Nesta quarta-feira (17), o Comitê de Política Monetária (Copom) do Banco Central (BC) anunciou um novo ajuste na Taxa Selic, diminuindo-a em 0,25 ponto percentual. Com a decisão, o principal indicador de juros da economia brasileira passa de 14,50% para 14,25% ao ano.
Este corte representa a terceira ocasião seguida em que o colegiado opta por reduzir os juros básicos.
A Selic, que serve como o principal instrumento de política monetária do Banco Central, é empregada para desacelerar a atividade econômica e, consequentemente, conter o avanço da inflação.
Um cenário de juros elevados ou mantidos em patamares altos por um período prolongado torna o crédito mais dispendioso. Isso impacta diretamente o custo de compras parceladas, financiamentos imobiliários e o uso de cartões de crédito, resultando em uma retração do poder de consumo.
Por outro lado, a diminuição da taxa sinaliza um potencial estímulo à economia e a redução do risco de desequilíbrio nos níveis de preços.
Durante a reunião precedente, realizada em abril, o Copom havia justificado uma desaceleração no ritmo de cortes dos juros.
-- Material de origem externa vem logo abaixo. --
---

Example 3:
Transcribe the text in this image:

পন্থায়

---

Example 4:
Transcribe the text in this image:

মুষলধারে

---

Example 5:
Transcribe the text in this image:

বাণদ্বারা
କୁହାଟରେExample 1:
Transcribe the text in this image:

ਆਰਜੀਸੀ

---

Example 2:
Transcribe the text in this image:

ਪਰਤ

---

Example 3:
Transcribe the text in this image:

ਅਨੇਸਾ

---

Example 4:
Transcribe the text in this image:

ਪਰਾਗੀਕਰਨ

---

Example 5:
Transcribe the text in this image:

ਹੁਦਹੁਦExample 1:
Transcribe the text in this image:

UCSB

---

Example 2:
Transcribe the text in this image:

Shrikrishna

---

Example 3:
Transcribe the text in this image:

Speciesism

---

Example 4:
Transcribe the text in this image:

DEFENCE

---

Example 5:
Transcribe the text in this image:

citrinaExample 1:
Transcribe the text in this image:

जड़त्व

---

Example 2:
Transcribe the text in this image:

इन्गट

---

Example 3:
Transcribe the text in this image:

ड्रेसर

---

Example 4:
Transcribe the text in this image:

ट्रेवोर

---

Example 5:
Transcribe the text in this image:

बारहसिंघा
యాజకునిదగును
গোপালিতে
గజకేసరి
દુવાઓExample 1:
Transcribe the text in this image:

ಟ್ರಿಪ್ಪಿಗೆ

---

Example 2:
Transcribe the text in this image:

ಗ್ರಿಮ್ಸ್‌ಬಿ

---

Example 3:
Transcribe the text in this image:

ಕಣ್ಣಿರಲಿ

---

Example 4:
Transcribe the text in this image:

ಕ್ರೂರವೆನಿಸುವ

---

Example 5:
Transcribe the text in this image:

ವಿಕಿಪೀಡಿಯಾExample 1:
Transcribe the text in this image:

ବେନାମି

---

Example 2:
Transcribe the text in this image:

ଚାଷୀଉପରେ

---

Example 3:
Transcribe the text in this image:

Os motivos incluíam as incertezas geradas pelos conflitos geopolíticos no Oriente Médio e a projeção de uma inflação mais persistente por um tempo maior.
Por um período considerável, até março deste ano, a Selic manteve-se em 15% anuais, o que representou o patamar mais elevado em quase duas décadas.
Embora o Copom tenha iniciado o ciclo de flexibilização monetária em março, impulsionado por uma inflação em declínio, a persistência do conflito no Oriente Médio tem gerado pressões inflacionárias, especialmente sobre os preços de combustíveis e alimentos, o que representa um desafio para a continuidade da redução da taxa.